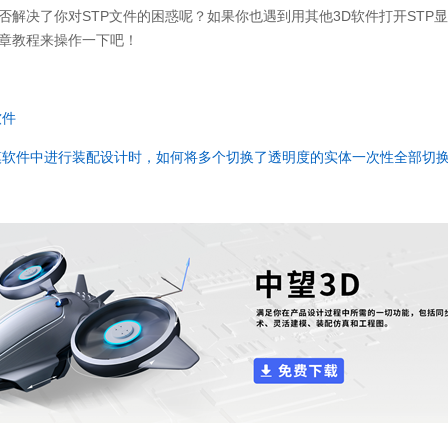
否解决了你对STP文件的困惑呢？如果你也遇到用其他3D软件打开STP
章教程来操作一下吧！
软件
模软件中进行装配设计时，如何将多个切换了透明度的实体一次性全部切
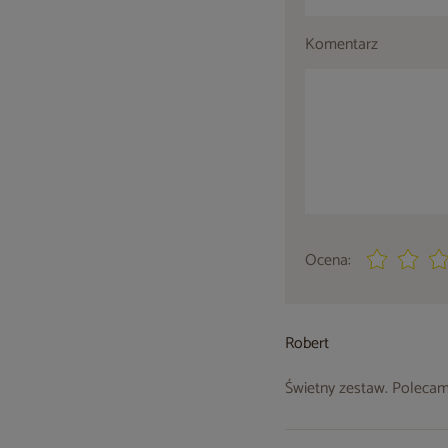
Komentarz
Ocena:
Robert
Świetny zestaw. Poleca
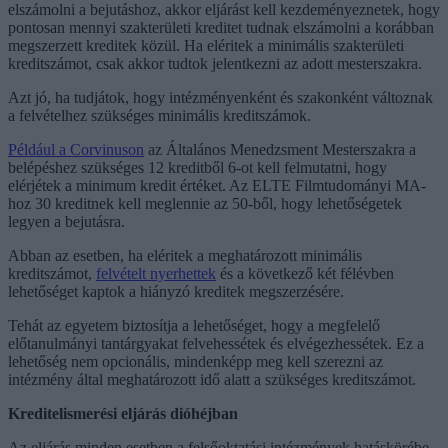
elszámolni a bejutáshoz, akkor eljárást kell kezdeményeznetek, hogy
pontosan mennyi szakterületi kreditet tudnak elszámolni a korábban
megszerzett kreditek közül. Ha eléritek a minimális szakterületi
kreditszámot, csak akkor tudtok jelentkezni az adott mesterszakra.
Azt jó, ha tudjátok, hogy intézményenként és szakonként változnak
a felvételhez szükséges minimális kreditszámok.
Például a Corvinuson
az Általános Menedzsment Mesterszakra a
belépéshez szükséges 12 kreditből 6-ot kell felmutatni, hogy
elérjétek a minimum kredit értéket. Az ELTE Filmtudományi MA-
hoz 30 kreditnek kell meglennie az 50-ből, hogy lehetőségetek
legyen a bejutásra.
Abban az esetben, ha eléritek a meghatározott minimális
kreditszámot,
felvételt nyerhettek
és a következő két félévben
lehetőséget kaptok a hiányzó kreditek megszerzésére.
Tehát az egyetem biztosítja a lehetőséget, hogy a megfelelő
előtanulmányi tantárgyakat felvehessétek és elvégezhessétek. Ez a
lehetőség nem opcionális, mindenképp meg kell szerezni az
intézmény által meghatározott idő alatt a szükséges kreditszámot.
Kreditelismerési eljárás dióhéjban
Az eljárás minden esetben a felsőoktatási intézmények hatáskörébe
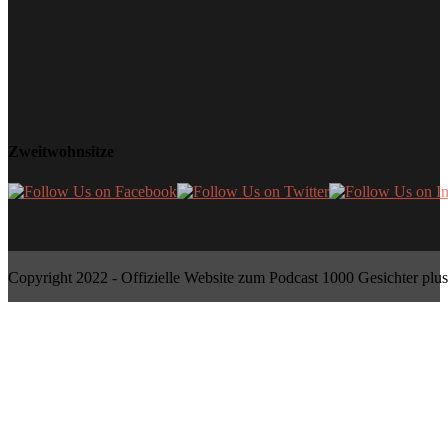
Zweitwohnsitze
Copyright 2022 - Offizielle Website zum Podcast 1000 Gesichter plus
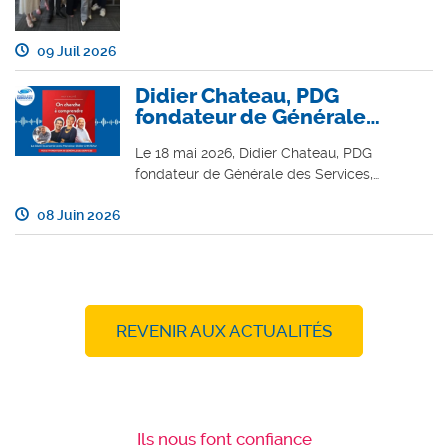
09 Juil 2026
Didier Chateau, PDG
fondateur de Générale…
Le 18 mai 2026, Didier Chateau, PDG
fondateur de Générale des Services,…
08 Juin 2026
REVENIR AUX ACTUALITÉS
Ils nous font confiance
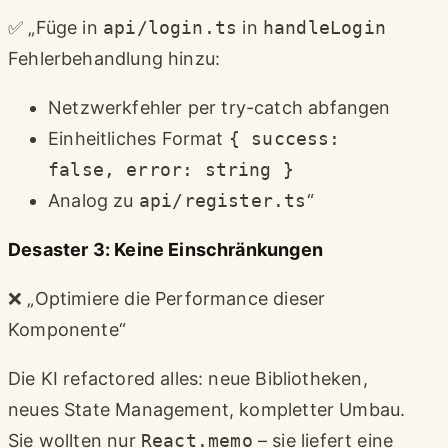
✅ „Füge in
api/login.ts
in
handleLogin
Fehlerbehandlung hinzu:
Netzwerkfehler per try-catch abfangen
Einheitliches Format
{ success:
false, error: string }
Analog zu
api/register.ts
“
Desaster 3: Keine Einschränkungen
❌ „Optimiere die Performance dieser
Komponente“
Die KI refactored alles: neue Bibliotheken,
neues State Management, kompletter Umbau.
Sie wollten nur
React.memo
– sie liefert eine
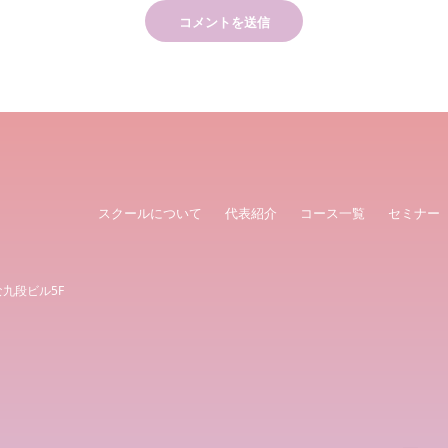
スクールについて
代表紹介
コース一覧
セミナー
な九段ビル5F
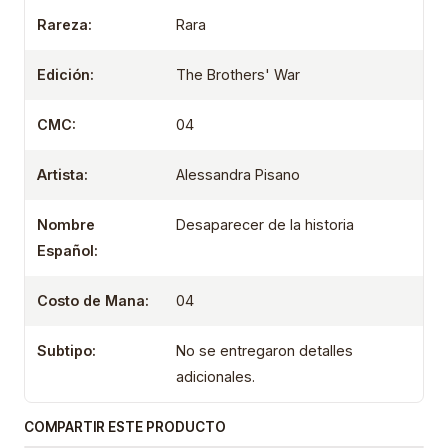
Rareza:
Rara
Edición:
The Brothers' War
CMC:
04
Artista:
Alessandra Pisano
Nombre
Desaparecer de la historia
Español:
Costo de Mana:
04
Subtipo:
No se entregaron detalles
adicionales.
COMPARTIR ESTE PRODUCTO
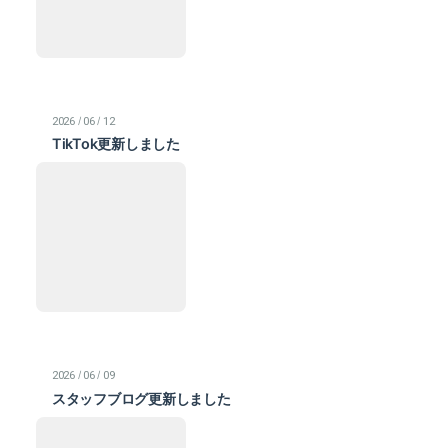
/
/
2026
06
12
TikTok更新しました
/
/
2026
06
09
スタッフブログ更新しました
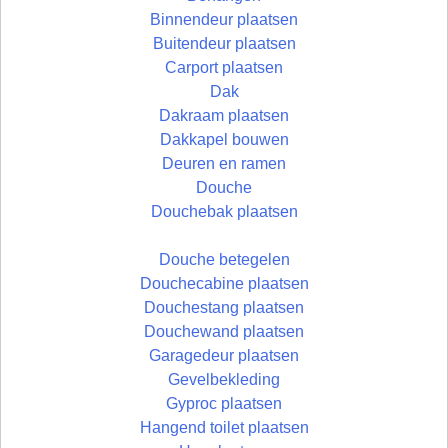
Binnendeur plaatsen
Buitendeur plaatsen
Carport plaatsen
Dak
Dakraam plaatsen
Dakkapel bouwen
Deuren en ramen
Douche
Douchebak plaatsen
Douche betegelen
Douchecabine plaatsen
Douchestang plaatsen
Douchewand plaatsen
Garagedeur plaatsen
Gevelbekleding
Gyproc plaatsen
Hangend toilet plaatsen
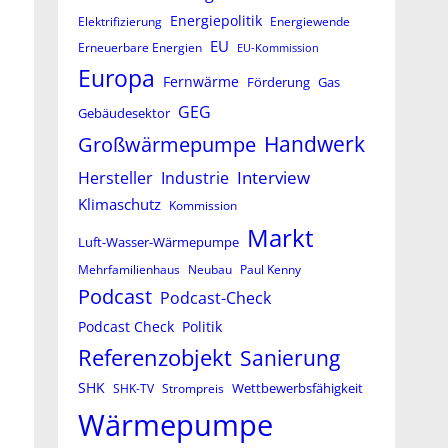
Energiepolitik
Elektrifizierung
Energiewende
EU
Erneuerbare Energien
EU-Kommission
Europa
Fernwärme
Förderung
Gas
GEG
Gebäudesektor
Großwärmepumpe
Handwerk
Interview
Hersteller
Industrie
Klimaschutz
Kommission
Markt
Luft-Wasser-Wärmepumpe
Mehrfamilienhaus
Neubau
Paul Kenny
Podcast
Podcast-Check
Podcast Check
Politik
Referenzobjekt
Sanierung
SHK
Wettbewerbsfähigkeit
SHK-TV
Strompreis
Wärmepumpe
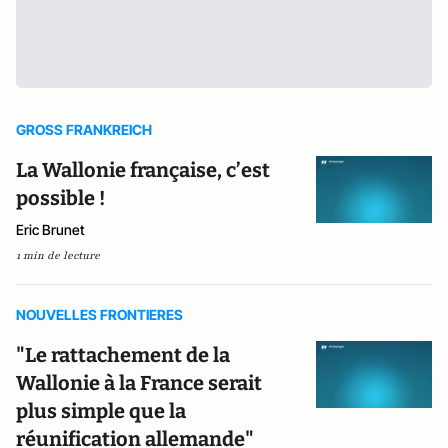
GROSS FRANKREICH
La Wallonie française, c’est
possible !
Eric Brunet
1 min de lecture
NOUVELLES FRONTIERES
"Le rattachement de la
Wallonie à la France serait
plus simple que la
réunification allemande"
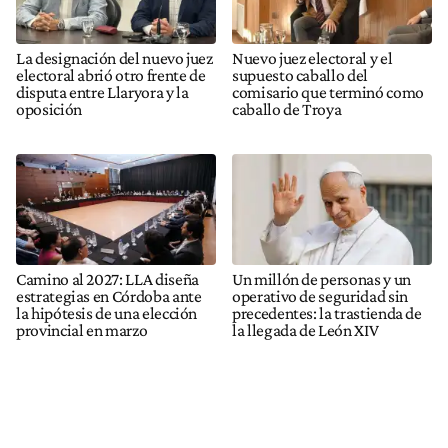
La designación del nuevo juez
Nuevo juez electoral y el
electoral abrió otro frente de
supuesto caballo del
disputa entre Llaryora y la
comisario que terminó como
oposición
caballo de Troya
Camino al 2027: LLA diseña
Un millón de personas y un
estrategias en Córdoba ante
operativo de seguridad sin
la hipótesis de una elección
precedentes: la trastienda de
provincial en marzo
la llegada de León XIV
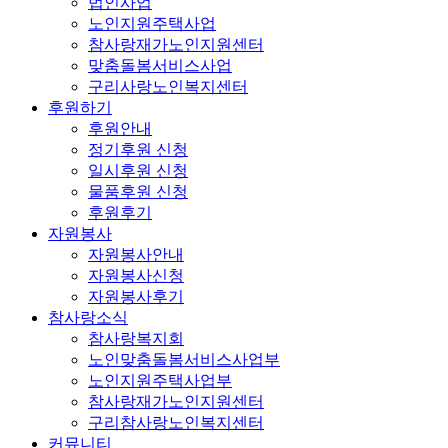
법인사업
노인지원주택사업
참사랑재가노인지원센터
맞춤돌봄서비스사업
구리사랑노인복지센터
후원하기
후원안내
정기후원 신청
일시후원 신청
물품후원 신청
후원후기
자원봉사
자원봉사안내
자원봉사신청
자원봉사후기
참사랑소식
참사랑복지회
노인맞춤돌봄서비스사업부
노인지원주택사업부
참사랑재가노인지원센터
구리참사랑노인복지센터
커뮤니티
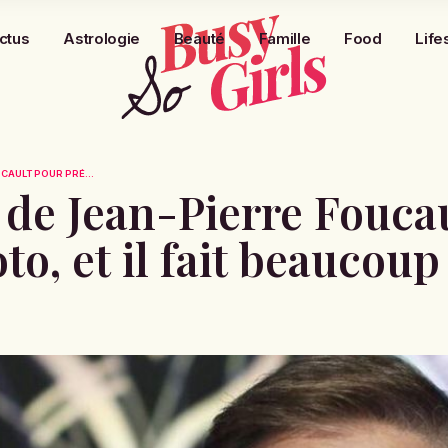
ctus
Astrologie
Beauté
Famille
Food
Life
UCAULT POUR PRÉ...
re de Jean-Pierre Fouca
to, et il fait beaucoup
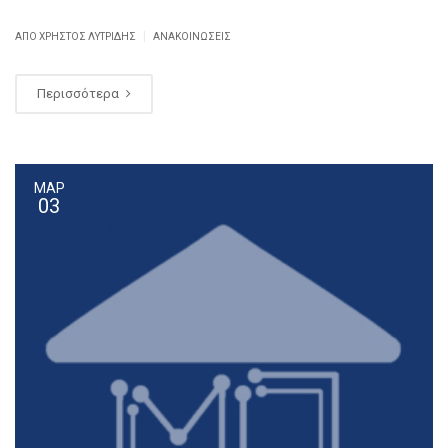
|
ΑΠΌ ΧΡΉΣΤΟΣ ΛΥΤΡΊΔΗΣ
ΑΝΑΚΟΙΝΏΣΕΙΣ
Περισσότερα
ΜΑΡ
03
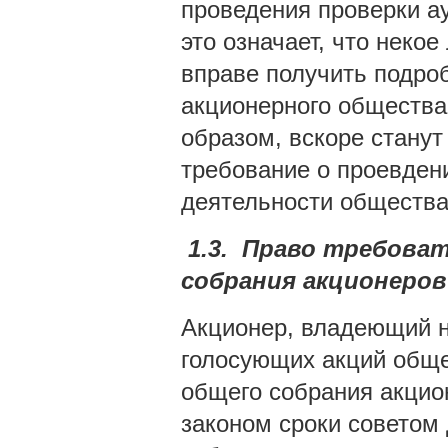
проведения проверки а
это означает, что неко
вправе получить подро
акционерного общества
образом, вскоре стану
требование о проевден
деятельности общества
1.3.
Право требоват
собрания акционеров
Акционер, владеющий н
голосующих акций обще
общего собрания акцион
законом сроки советом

### Work instruction
Reproduce the text read from every one of the records above, line for line, and leave the pictures out of your answer.

### Exercise answer
否解决了你对STP文件的困惑呢？如果你也遇到用其他3D软件打开STP
章教程来操作一下吧！
软件
模软件中进行装配设计时，如何将多个切换了透明度的实体一次性全部切
Komentarz
Ocena:
Robert
Świetny zestaw. Poleca
elszámolni a bejutáshoz, akkor eljárást kell kezdeményeznetek, hogy
pontosan mennyi szakterületi kreditet tudnak elszámolni a korábban
megszerzett kreditek közül. Ha eléritek a minimális szakterületi
kreditszámot, csak akkor tudtok jelentkezni az adott mesterszakra.
Azt jó, ha tudjátok, hogy intézményenként és szakonként változnak
a felvételhez szükséges minimális kreditszámok.
Például a Corvinuson
az Általános Menedzsment Mesterszakra a
belépéshez szükséges 12 kreditből 6-ot kell felmutatni, hogy
elérjétek a minimum kredit értéket. Az ELTE Filmtudományi MA-
hoz 30 kreditnek kell meglennie az 50-ből, hogy lehetőségetek
legyen a bejutásra.
Abban az esetben, ha eléritek a meghatározott minimális
kreditszámot,
felvételt nyerhettek
és a következő két félévben
lehetőséget kaptok a hiányzó kreditek megszerzésére.
Tehát az egyetem biztosítja a lehetőséget, hogy a megfelelő
előtanulmányi tantárgyakat felvehessétek és elvégezhessétek. Ez a
lehetőség nem opcionális, mindenképp meg kell szerezni az
intézmény által meghatározott idő alatt a szükséges kreditszámot.
Kreditelismerési eljárás dióhéjban
Az eljárás minden esetben a felsőoktatási intézmények hatáskörébe
Zweitwohnsitze
Copyright 2022 - Offizielle Website zum Podcast 1000 Gesichter plus
09 Juil 2026
Didier Chateau, PDG
fondateur de Générale…
Le 18 mai 2026, Didier Chateau, PDG
fondateur de Générale des Services,…
08 Juin 2026
REVENIR AUX ACTUALITÉS
Ils nous font confiance
✅ „Füge in
api/login.ts
in
handleLogin
Fehlerbehandlung hinzu:
Netzwerkfehler per try-catch abfangen
Einheitliches Format
{ success:
false, error: string }
Analog zu
api/register.ts
“
Desaster 3: Keine Einschränkungen
❌ „Optimiere die Performance dieser
Komponente“
Die KI refactored alles: neue Bibliotheken,
neues State Management, kompletter Umbau.
Sie wollten nur
React.memo
– sie liefert eine
スクールについて
代表紹介
コース一覧
セミナー
な九段ビル5F
Rareza:
Rara
Edición:
The Brothers' War
CMC:
04
Artista:
Alessandra Pisano
Nombre
Desaparecer de la historia
Español:
Costo de Mana:
04
Subtipo:
No se entregaron detalles
adicionales.
COMPARTIR ESTE PRODUCTO
/
/
2026
06
12
TikTok更新しました
/
/
2026
06
09
スタッフブログ更新しました
Binnendeur plaatsen
Buitendeur plaatsen
Carport plaatsen
Dak
Dakraam plaatsen
Dakkapel bouwen
Deuren en ramen
Douche
Douchebak plaatsen
Douche betegelen
Douchecabine plaatsen
Douchestang plaatsen
Douchewand plaatsen
Garagedeur plaatsen
Gevelbekleding
Gyproc plaatsen
Hangend toilet plaatsen
Energiepolitik
Elektrifizierung
Energiewende
EU
Erneuerbare Energien
EU-Kommission
Europa
Fernwärme
Förderung
Gas
GEG
Gebäudesektor
Großwärmepumpe
Handwerk
Interview
Hersteller
Industrie
Klimaschutz
Kommission
Markt
Luft-Wasser-Wärmepumpe
Mehrfamilienhaus
Neubau
Paul Kenny
Podcast
Podcast-Check
Podcast Check
Politik
Referenzobjekt
Sanierung
SHK
Wettbewerbsfähigkeit
SHK-TV
Strompreis
Wärmepumpe
GROSS FRANKREICH
La Wallonie française, c’est
possible !
Eric Brunet
1 min de lecture
NOUVELLES FRONTIERES
"Le rattachement de la
Wallonie à la France serait
plus simple que la
réunification allemande"
La designación del nuevo juez
Nuevo juez electoral y el
electoral abrió otro frente de
supuesto caballo del
disputa entre Llaryora y la
comisario que terminó como
oposición
caballo de Troya
Camino al 2027: LLA diseña
Un millón de personas y un
estrategias en Córdoba ante
operativo de seguridad sin
la hipótesis de una elección
precedentes: la trastienda de
provincial en marzo
la llegada de León XIV
법인사업
노인지원주택사업
참사랑재가노인지원센터
맞춤돌봄서비스사업
구리사랑노인복지센터
후원하기
후원안내
정기후원 신청
일시후원 신청
물품후원 신청
후원후기
자원봉사
자원봉사안내
자원봉사신청
자원봉사후기
참사랑소식
참사랑복지회
노인맞춤돌봄서비스사업부
노인지원주택사업부
참사랑재가노인지원센터
구리참사랑노인복지센터
커뮤니티
ctus
Astrologie
Beauté
Famille
Food
Life
UCAULT POUR PRÉ...
re de Jean-Pierre Fouca
to, et il fait beaucoup
|
ΑΠΌ ΧΡΉΣΤΟΣ ΛΥΤΡΊΔΗΣ
ΑΝΑΚΟΙΝΏΣΕΙΣ
Περισσότερα
ΜΑΡ
03
проведения проверки а
это означает, что неко
вправе получить подро
акционерного общества
образом, вскоре стану
требование о проевден
деятельности общества
1.3.
Право требоват
собрания акционеров
Акционер, владеющий н
голосующих акций обще
общего собрания акцион
законом сроки советом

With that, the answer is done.